Ah. So De Rossi’s most trusted employee is related to him. Maybe besides all the violence and murder, being a businessman is not so different from being a mafioso after all.
The image of little De Rossi holding his sister tugs at my heart. “That must have been hard. Losing them at that age.”
“Romero, I’m not looking for a therapist. Drop the audition.”
Who would have thought that sweet little boy in the picture would grow into this six-foot something menace? I glare at him and turn the vacuum back on.
When I’m done with the rest of the room, I approach his desk. “I need to get behind your chair. Ras said there’s a cobweb.”
De Rossi scoots over just enough for me to squeeze by.
As I move past him, I inhale a lungful of his scent. As much as I hate to admit it, he smells incredible. Salt and sea and something smokey, as if he’d smoked a cigar earlier today.
I push that dangerous line of thinking away and get down on my knees.
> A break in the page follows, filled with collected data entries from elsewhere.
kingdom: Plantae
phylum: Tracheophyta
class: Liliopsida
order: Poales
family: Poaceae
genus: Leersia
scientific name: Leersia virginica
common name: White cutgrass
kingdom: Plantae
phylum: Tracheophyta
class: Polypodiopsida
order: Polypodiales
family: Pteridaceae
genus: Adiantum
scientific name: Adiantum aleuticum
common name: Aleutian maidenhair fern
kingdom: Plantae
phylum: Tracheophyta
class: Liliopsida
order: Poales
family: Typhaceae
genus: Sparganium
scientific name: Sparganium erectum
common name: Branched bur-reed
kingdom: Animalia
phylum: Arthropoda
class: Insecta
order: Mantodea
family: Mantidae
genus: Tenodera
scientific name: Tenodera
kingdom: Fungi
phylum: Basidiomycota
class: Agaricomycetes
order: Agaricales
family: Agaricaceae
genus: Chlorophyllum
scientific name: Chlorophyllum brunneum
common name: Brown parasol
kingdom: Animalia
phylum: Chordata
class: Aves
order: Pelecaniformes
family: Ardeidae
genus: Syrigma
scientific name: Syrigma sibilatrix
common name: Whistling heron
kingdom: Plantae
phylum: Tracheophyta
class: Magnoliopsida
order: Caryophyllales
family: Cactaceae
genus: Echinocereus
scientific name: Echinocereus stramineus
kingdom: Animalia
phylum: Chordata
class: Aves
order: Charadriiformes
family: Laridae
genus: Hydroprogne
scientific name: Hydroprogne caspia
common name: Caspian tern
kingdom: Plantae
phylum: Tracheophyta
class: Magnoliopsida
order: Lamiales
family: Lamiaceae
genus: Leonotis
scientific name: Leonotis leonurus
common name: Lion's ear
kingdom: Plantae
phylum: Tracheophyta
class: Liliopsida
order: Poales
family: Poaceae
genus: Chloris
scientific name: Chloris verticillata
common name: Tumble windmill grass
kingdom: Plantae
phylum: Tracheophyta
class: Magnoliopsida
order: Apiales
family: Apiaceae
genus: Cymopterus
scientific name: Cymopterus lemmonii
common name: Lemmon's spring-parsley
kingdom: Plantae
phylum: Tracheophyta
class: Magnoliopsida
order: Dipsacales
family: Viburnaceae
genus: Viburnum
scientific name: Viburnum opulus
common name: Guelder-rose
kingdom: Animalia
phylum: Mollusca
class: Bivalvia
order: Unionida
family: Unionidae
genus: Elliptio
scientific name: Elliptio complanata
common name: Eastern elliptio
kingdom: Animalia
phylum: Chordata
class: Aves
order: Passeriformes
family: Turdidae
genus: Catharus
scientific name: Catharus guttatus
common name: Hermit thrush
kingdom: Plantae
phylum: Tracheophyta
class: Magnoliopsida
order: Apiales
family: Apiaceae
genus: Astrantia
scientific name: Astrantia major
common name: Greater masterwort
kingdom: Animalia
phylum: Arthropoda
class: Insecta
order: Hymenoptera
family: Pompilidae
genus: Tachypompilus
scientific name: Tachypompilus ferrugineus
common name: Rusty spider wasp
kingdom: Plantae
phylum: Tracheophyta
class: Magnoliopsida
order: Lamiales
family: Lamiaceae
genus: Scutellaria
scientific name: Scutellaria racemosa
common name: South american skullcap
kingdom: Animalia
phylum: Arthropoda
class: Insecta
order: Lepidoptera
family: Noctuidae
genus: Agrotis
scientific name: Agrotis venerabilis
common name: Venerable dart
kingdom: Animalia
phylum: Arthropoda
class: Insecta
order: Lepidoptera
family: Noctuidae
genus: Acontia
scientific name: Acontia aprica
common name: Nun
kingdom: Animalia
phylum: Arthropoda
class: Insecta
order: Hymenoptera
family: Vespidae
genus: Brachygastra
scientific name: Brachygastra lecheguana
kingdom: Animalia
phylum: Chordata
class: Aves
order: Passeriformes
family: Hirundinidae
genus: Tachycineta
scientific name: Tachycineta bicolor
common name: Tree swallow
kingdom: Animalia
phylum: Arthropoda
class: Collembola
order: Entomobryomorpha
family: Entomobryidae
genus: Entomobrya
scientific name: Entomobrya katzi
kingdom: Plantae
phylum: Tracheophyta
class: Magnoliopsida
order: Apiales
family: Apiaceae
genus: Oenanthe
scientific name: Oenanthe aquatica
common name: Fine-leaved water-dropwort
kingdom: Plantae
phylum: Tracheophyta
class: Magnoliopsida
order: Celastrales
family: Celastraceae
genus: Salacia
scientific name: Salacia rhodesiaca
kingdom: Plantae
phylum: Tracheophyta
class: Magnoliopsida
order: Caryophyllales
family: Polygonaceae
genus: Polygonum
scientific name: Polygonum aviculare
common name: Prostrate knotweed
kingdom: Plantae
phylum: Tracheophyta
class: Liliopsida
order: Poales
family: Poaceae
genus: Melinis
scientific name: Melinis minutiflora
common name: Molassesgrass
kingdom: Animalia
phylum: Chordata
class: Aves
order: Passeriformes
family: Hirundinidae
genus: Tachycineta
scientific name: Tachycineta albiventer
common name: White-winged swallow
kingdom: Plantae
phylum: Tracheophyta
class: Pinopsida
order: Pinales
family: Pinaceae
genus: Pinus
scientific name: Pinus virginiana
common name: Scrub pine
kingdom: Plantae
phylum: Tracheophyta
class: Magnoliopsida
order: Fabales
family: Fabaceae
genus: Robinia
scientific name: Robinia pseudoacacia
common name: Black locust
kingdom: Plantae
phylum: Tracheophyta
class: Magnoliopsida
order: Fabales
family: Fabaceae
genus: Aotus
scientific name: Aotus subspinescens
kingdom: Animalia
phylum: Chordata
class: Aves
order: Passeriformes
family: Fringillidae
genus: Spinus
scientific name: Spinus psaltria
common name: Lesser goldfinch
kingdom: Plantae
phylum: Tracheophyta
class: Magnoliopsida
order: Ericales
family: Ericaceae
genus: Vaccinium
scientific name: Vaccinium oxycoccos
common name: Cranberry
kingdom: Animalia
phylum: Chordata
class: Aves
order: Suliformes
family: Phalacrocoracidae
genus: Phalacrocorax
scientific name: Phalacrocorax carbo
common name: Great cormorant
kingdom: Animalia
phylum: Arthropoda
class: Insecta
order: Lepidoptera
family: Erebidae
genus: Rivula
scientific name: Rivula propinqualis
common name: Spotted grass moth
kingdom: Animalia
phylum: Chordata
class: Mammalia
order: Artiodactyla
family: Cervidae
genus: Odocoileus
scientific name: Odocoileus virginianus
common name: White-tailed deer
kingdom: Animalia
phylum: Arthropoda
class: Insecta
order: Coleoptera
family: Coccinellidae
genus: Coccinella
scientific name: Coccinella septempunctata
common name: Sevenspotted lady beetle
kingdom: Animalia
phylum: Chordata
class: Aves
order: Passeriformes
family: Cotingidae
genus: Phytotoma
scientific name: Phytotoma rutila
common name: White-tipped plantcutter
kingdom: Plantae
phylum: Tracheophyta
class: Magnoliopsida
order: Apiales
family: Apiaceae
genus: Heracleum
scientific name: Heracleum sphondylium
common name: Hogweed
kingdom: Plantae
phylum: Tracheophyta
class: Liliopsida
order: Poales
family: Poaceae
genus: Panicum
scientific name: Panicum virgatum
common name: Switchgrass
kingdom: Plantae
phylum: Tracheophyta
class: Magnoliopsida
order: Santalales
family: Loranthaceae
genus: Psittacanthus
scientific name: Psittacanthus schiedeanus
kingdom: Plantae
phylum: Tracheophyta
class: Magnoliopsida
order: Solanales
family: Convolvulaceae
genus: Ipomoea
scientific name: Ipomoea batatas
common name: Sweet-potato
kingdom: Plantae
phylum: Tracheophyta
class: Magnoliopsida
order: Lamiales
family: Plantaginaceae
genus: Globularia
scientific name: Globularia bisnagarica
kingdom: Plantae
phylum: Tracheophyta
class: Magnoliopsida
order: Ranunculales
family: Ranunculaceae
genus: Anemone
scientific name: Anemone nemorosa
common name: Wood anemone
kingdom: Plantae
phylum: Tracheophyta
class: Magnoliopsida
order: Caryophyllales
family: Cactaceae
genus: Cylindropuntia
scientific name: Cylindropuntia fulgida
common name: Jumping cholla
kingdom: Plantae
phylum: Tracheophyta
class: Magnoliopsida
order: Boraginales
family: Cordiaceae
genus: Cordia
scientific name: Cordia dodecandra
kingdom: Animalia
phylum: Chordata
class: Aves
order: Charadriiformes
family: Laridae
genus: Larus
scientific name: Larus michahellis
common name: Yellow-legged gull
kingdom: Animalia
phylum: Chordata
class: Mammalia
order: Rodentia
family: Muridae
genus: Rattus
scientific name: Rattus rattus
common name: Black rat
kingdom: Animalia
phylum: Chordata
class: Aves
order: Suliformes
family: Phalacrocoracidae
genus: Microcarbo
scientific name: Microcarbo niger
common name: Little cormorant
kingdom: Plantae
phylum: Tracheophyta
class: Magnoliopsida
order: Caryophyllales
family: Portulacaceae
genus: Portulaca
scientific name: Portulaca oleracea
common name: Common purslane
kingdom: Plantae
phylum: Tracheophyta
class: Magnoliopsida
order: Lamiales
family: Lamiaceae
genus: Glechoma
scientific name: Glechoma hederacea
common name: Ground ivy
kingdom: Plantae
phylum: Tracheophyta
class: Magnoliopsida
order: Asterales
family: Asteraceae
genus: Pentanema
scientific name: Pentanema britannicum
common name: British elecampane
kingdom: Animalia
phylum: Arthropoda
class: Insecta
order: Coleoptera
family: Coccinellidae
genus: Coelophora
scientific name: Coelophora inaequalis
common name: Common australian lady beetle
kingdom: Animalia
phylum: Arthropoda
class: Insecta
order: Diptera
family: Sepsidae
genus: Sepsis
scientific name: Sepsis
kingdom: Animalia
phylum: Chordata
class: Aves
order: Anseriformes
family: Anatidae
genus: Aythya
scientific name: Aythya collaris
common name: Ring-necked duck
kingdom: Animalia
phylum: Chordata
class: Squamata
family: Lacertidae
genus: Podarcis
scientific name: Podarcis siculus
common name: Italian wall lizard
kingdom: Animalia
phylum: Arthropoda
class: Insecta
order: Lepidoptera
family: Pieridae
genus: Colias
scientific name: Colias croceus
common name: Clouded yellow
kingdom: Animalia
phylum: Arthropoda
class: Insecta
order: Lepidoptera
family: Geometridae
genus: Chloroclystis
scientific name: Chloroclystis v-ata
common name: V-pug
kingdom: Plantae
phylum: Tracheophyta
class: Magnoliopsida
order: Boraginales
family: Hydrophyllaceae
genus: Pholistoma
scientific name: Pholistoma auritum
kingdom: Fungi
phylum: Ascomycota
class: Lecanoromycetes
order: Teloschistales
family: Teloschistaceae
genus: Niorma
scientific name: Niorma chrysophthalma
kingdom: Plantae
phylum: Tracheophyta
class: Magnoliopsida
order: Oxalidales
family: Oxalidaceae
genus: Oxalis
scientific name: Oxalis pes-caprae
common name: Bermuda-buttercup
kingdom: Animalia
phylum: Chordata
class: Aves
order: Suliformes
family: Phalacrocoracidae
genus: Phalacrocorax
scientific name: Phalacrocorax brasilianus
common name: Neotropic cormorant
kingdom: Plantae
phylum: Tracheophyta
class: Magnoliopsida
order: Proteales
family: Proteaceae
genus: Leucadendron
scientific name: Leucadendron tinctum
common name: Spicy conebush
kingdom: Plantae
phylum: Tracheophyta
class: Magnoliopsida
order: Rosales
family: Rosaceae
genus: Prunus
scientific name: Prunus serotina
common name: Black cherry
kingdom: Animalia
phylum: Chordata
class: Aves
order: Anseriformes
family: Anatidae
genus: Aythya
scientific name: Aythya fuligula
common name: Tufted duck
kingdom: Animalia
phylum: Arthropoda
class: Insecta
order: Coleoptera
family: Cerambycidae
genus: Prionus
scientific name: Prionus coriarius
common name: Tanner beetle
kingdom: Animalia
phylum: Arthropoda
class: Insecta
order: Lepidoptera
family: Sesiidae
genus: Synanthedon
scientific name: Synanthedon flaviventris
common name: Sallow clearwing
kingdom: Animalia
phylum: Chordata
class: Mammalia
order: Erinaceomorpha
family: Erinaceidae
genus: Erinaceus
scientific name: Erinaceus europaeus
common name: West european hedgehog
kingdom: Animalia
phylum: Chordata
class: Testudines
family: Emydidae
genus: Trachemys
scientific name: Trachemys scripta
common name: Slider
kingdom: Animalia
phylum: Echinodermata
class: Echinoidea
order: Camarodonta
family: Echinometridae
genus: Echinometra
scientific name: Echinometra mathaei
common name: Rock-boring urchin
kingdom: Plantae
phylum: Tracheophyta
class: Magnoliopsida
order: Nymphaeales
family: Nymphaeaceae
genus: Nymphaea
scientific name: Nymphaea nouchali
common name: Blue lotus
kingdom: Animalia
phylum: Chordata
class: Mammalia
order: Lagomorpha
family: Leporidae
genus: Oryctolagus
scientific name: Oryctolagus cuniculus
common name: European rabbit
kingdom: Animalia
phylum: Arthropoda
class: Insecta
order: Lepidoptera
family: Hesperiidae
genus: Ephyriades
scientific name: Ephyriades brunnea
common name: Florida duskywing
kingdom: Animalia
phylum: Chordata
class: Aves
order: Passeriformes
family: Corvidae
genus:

The cobweb is not nearly as bad as Ras had made it seem. I crawl forward to get a better look. There are two dead flies caught inside of it.
De Rossi clears his throat. I ignore him. Maybe he’s prepping his next biting remark. Wouldn’t want to interrupt his creative process.
I take down the web with a wet cloth. De Rossi’s polished leather shoe is in my line of sight, and he’s tapping it on his precious wood floor, probably spreading dirt he brought in from outside everywhere.
“Worried about something?” I ask him.
His foot stops. “Just considering how strange it is that you keep ending up on your knees around me.”
I resist the urge to slap his ankle with the cloth. “That’s what happens when my job is literally to be on the floor. Get your mind out of the gutter.”